In the crucial last few months before a decision must be made on the Greater Sage-Grouse the ESA is experiencing what may be the most serious assaults in its history. In a single day in May, for instance, the Senate’s Environment and Public Works Committee held a hearing to consider no less than eight pieces of legislation designed to weaken the ESA.

Among them: “The Sage Grouse Protection and Conservation Act,” a controversial bill introduced by Sen. Cory Gardner (R-CO), co-sponsored by Sen. Dean Heller (R-NV). A foil to the plans released by USFWS and the BLM in May, it would instead allow each state to come up with its own plan to manage threats to bird while “protecting their local economies.” It would also prevent any listing activity at all for six years.

That’s six years scientists say the Greater-Sage Grouse doesn’t have. That much time would constitute “irreparable harm,” says Clait Braun, a habitat management consultant and sage-grouse expert.

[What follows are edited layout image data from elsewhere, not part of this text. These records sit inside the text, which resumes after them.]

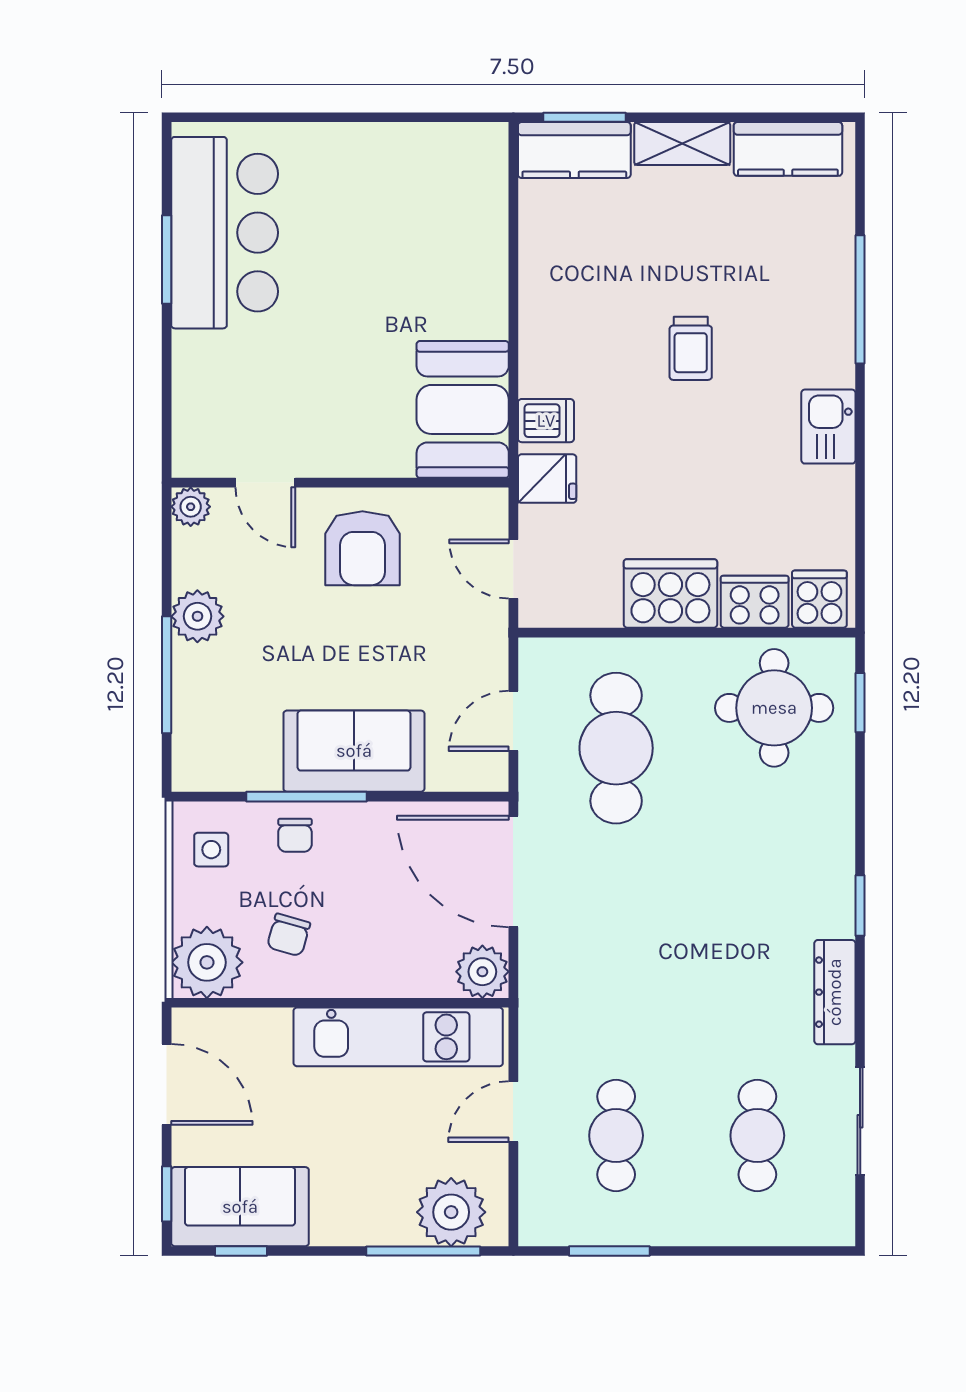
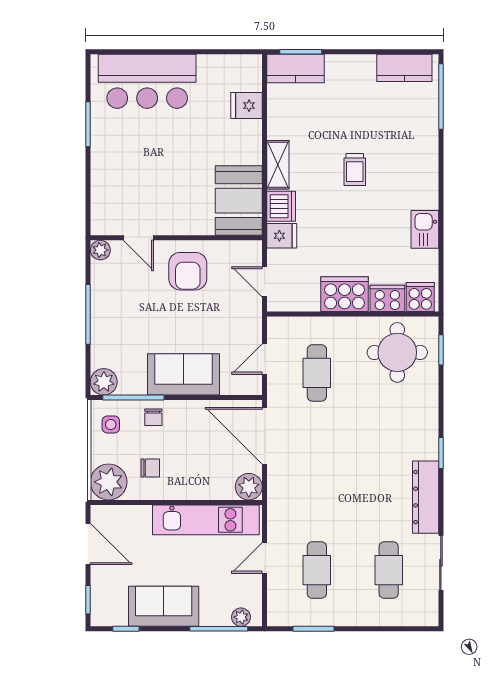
shelving: (682, 143) -> (278, 165), moved, turned 90
fridge: (478, 223) -> (247, 106), added
bar counter: (225, 233) -> (147, 81), moved, turned 90
window: (860, 299) -> (441, 97), moved
dishwasher: (546, 421) -> (281, 206), width x1.38
kitchen sink: (828, 427) -> (425, 229), moved
plant: (197, 616) -> (104, 382), moved
window: (167, 675) -> (88, 314), moved
cafe table: (616, 748) -> (317, 373), width x0.73, depth x0.74
window: (306, 797) -> (133, 398), moved
chair: (289, 935) -> (150, 468), turned -106
dresser: (835, 992) -> (426, 497), width x1.37, depth x1.24
sofa: (240, 1207) -> (164, 606), moved
plant: (451, 1212) -> (241, 617), width x0.53, depth x0.53

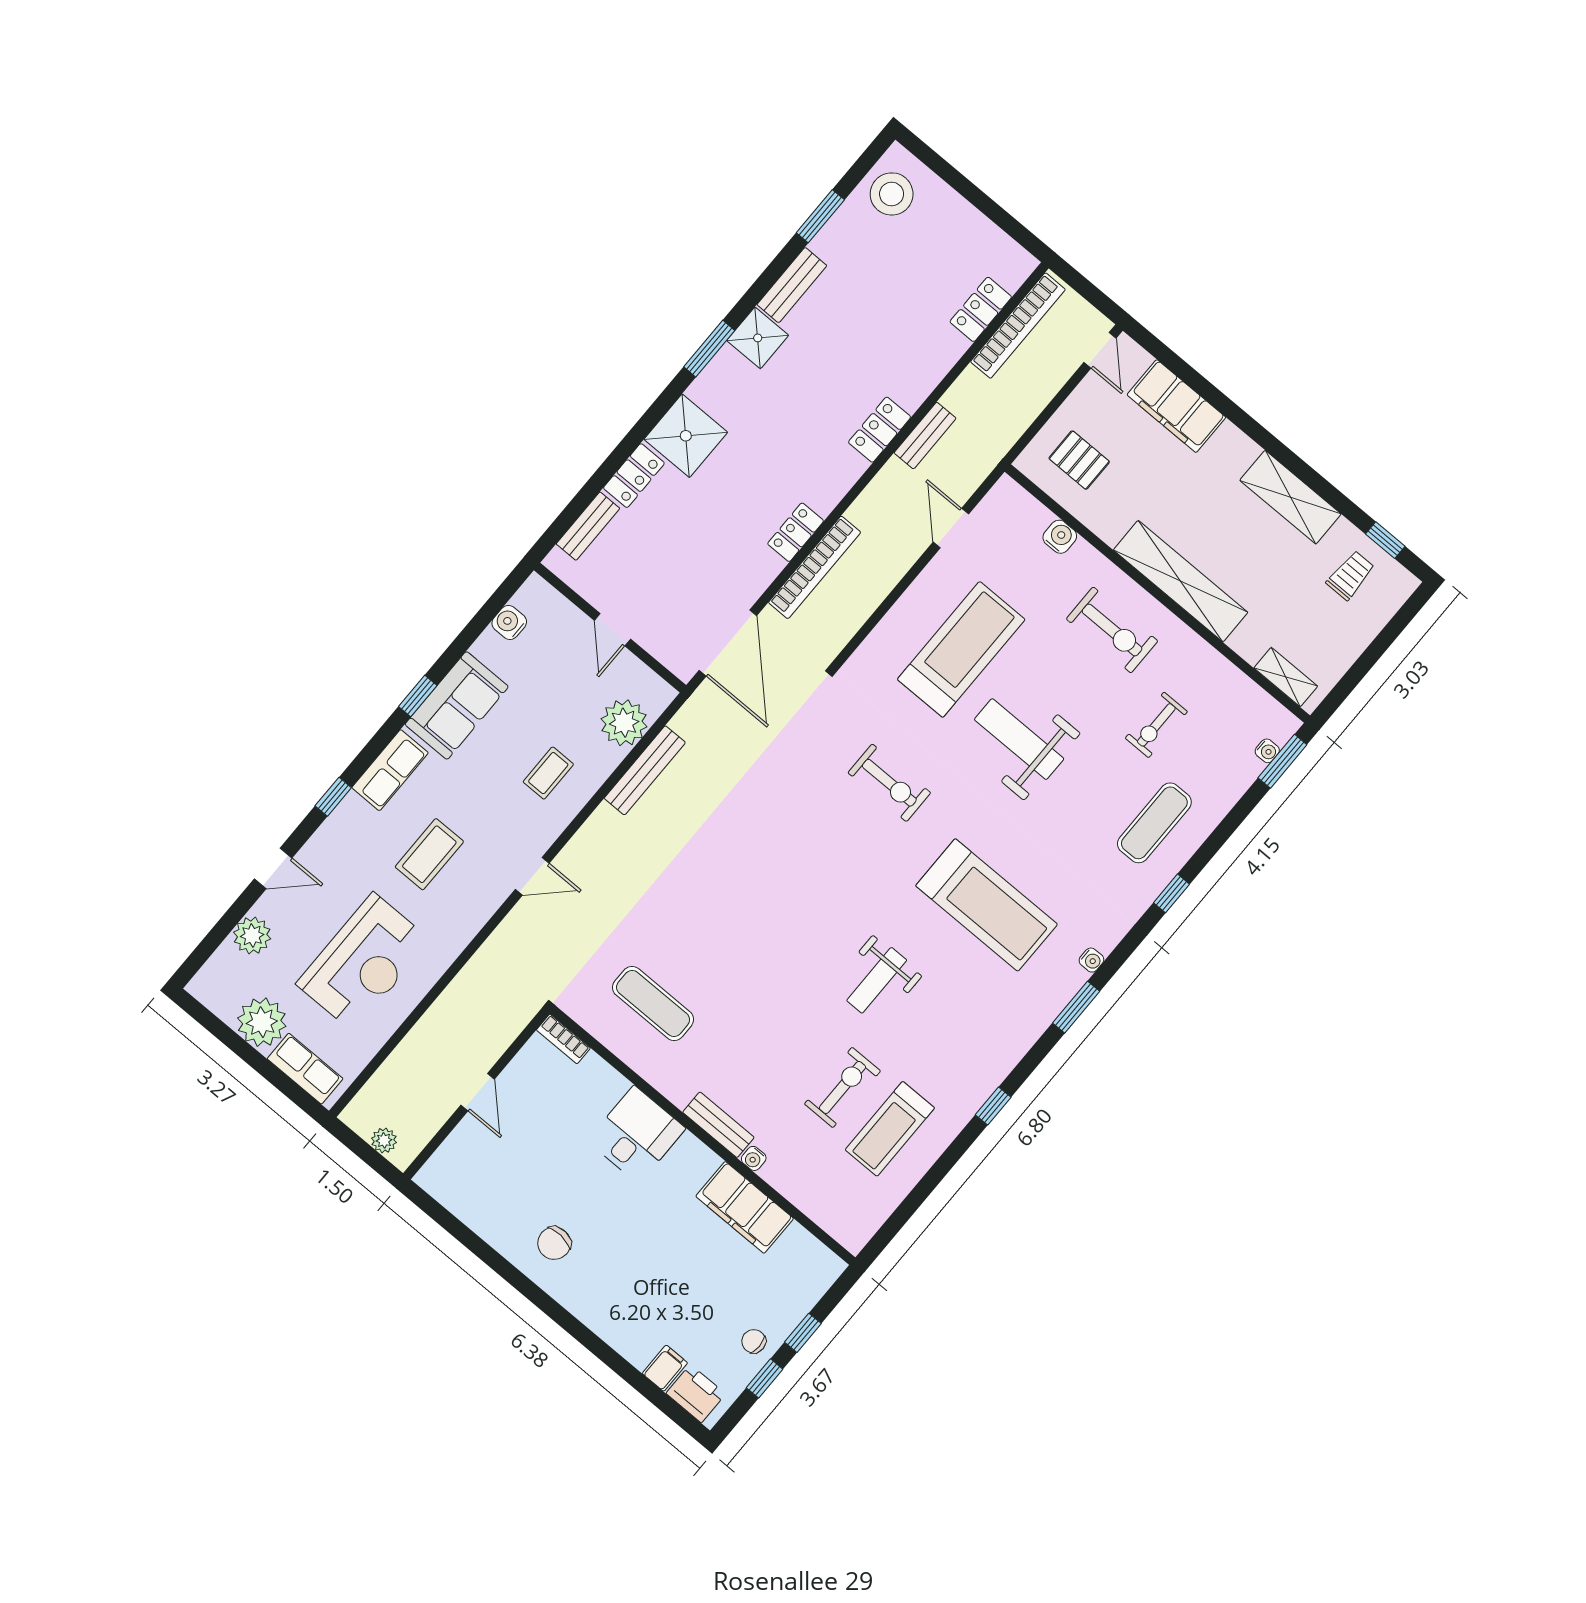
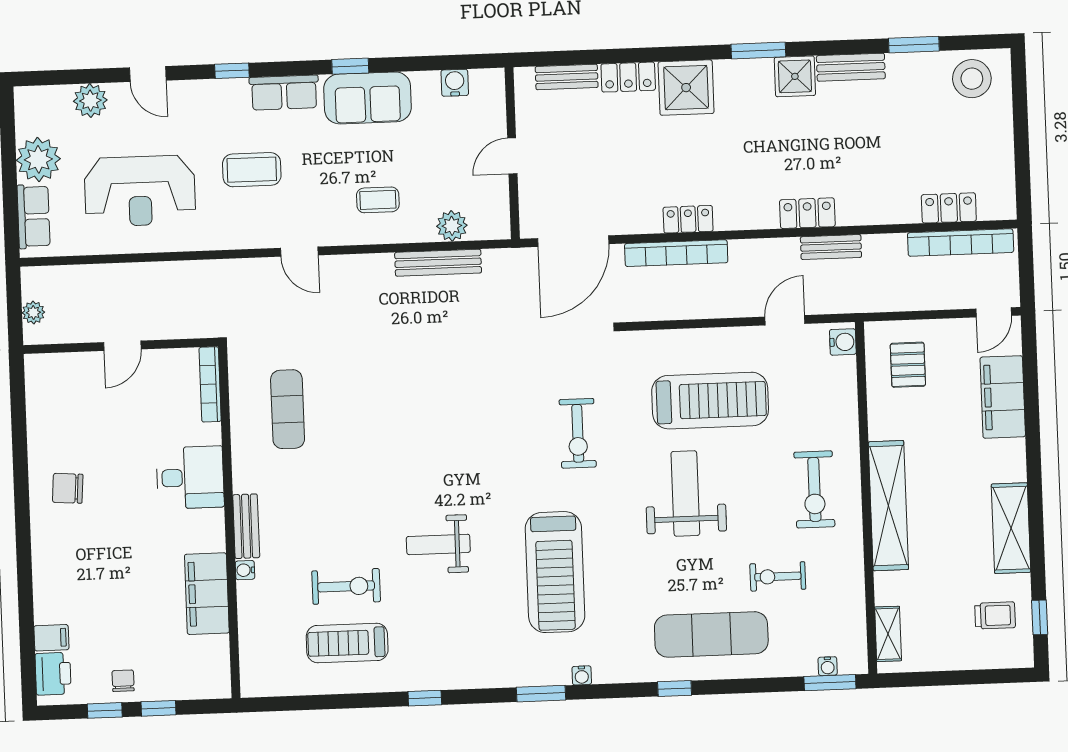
water cooler: (1060, 537) -> (843, 342), moved
plant: (624, 723) -> (452, 226), width x0.73, depth x0.73
exercise mat: (1154, 823) -> (711, 634), width x1.36, depth x1.45
bookcase: (563, 1039) -> (210, 384), width x1.56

Conservationists and their allies hope it won’t come to that—and so far, it hasn’t. Senator Barbara Boxer, for one, has promised “hand-to-hand combat” on the Senate floor if the series of bills, which she characterizes as “a back-door repeal of the Endangered Species Act,” gets that far.

Peering at Tea Leaves

In 2013, FWS proposed listing the bi-state Greater Sage-grouse, a small, genetically distinct population that straddles the California/Nevada border. This past April, the agency announced the bi-state population does not require protections under the federal government. USFWS’s decision not to list wasn’t because the populations’ numbers had increased; in fact, over the last 10 years, research shows that the population has either stayed the same, or decreased. Rather, U.S. Secretary of the Interior Sally Jewell cited “the extraordinary efforts” to address threats such as loss and fragmentation of sagebrush habitat through a 2012 action plan crafted by scientists, landowners, and conservation groups. And the effort has secured the funding it needs to carry out the science-driven projects outlined by the plan, says Mary Grim of USFWS. In addition to the $30 million already spent on the effort, the government has pledged $45 million dollars over the next 15 years to protect the bi-state’s habitat.

Now, the bi-state decision is entirely separate from the region-wide determination due this month. Yet when announcing the bi-state determination Secretary Jewell did, intriguingly, say, “The collaborative, science-based efforts in Nevada and California are proof that we can conserve sagebrush habitat across the West while we encourage sustainable economic development.” We’ll soon find out if that was a hint at what’s to come.

With 11 states involved and millions of acres of private land to incorporate, it will be a much bigger feat to guarantee the Greater Sage-Grouse the same level of cooperation that was able to keep the bi-state off the Endangered Species List. For proof, just ask Masini, who owns land in both the bi-state’s habitat, where he saw collaboration work, and in the Greater Sage-Grouse’s habitat.

“It’s a little different here, and a little more difficult because of the vastness of the region,” Masini says of the Greater Sage-Grouse’s habitat. “It’s going to come down to how many dollars become available and how many ranchers participate. They tend to be extremely independent here.”